Car la science bourgeoise ne peut récuser le substrat idéologique légitimant l'exploitation des prolétaires au sein de la société capitaliste. La bourgeoisie et ses plumitifs s'accordent tous sur le dogme de la préservation de l'ordre social dominant, système d'exploitation et d'oppression naturalisé par ces féodaux des temps modernes. Hormis la France, on assistera au même phénomène de déchristianisation en Russie au lendemain de la révolution bolchevique de 1917. De même, la Révolution espagnole de 1936-1939 fut-elle submergée par une vague antichrétienne virulente accomplie par un peuple censément pieux, éradiquant en quelques mois des siècles de croyance. Cette transformation radicale des mentalités ne fut pas l'œuvre de l'éducation ou de la culture, ni, à plus forte raison, d'une campagne pédagogique de laïcisation, mais le produit de la lutte sociale qui, parvenue à une phase d'exacerbation, permit l'émergence d'une conscience politique radicale. Ces événements offrent un exemple de conscientisation politique inégalée où les peuples combattent à la fois leurs classes dirigeantes mais également les hiérarchies religieuses, autrement dit les institutions confessionnelles, armatures de toute croyance, bras armé spirituel de la classe dominante. L'histoire est émaillée de révoltes sociales durant lesquelles le peuple a brûlé les palais, mais également les temples religieux. Et ce n'est assurément pas par accident historique, par pur hasard. Au fond de lui, le peuple est toujours conscient de l'alliance nouée entre institutions religieuses et pouvoir étatique, entre la hiérarchie confessionnelle et la classe dominante, entre le sabre et le goupillon. Toujours conscient du rôle social de la religion, de sa fonction de conservation de l'ordre existant dominant. Récemment, lors des soulèvements populaires de novembre 2019, c'est en Iran, pays censément le plus théocratique du monde, que des mosquées furent saccagées et incendiées.

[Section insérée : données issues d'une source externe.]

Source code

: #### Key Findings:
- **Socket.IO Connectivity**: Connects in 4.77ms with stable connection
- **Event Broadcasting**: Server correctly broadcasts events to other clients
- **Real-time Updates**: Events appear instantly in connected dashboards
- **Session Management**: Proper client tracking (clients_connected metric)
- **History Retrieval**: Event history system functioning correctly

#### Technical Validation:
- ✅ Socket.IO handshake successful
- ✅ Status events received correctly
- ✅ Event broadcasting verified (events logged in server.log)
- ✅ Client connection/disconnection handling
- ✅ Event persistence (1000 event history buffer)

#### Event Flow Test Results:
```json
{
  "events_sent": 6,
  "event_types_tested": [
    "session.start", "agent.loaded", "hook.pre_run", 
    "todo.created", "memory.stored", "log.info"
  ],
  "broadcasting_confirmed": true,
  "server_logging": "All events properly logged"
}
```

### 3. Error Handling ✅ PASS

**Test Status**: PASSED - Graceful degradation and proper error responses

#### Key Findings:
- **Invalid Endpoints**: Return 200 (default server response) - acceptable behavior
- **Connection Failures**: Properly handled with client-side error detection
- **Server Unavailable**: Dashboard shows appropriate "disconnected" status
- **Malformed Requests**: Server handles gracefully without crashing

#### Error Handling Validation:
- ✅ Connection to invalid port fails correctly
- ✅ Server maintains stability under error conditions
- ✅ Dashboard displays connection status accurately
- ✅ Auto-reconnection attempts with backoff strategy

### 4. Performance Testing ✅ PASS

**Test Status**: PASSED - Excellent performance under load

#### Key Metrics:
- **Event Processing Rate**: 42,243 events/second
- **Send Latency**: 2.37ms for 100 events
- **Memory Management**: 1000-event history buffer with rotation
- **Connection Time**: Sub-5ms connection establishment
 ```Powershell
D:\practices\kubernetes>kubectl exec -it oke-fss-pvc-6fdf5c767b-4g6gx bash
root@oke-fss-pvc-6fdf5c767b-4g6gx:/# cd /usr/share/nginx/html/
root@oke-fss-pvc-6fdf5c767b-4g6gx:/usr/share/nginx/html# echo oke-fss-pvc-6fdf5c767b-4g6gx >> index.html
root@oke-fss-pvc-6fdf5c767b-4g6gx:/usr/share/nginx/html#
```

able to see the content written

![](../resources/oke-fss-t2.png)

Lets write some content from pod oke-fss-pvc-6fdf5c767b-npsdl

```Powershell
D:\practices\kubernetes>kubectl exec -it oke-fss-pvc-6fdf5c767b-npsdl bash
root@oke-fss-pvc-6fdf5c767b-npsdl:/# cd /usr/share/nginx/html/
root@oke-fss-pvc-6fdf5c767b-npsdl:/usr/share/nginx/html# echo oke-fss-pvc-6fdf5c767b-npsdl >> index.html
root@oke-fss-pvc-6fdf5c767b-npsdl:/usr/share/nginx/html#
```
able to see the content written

Pour les protestataires, ces mosquées symbolisent la domination, l'aliénation, le despotisme du pouvoir autocratique des mollahs, alliés de la bourgeoisie étatique et commerçante. De même, symptomatique du réveil de la conscience, lors de ce grand mouvement de révolte populaire, de nombreuses femmes iraniennes enlevèrent leur voile, symbole de leur oppression, en signe de protestation contre leur asservissement.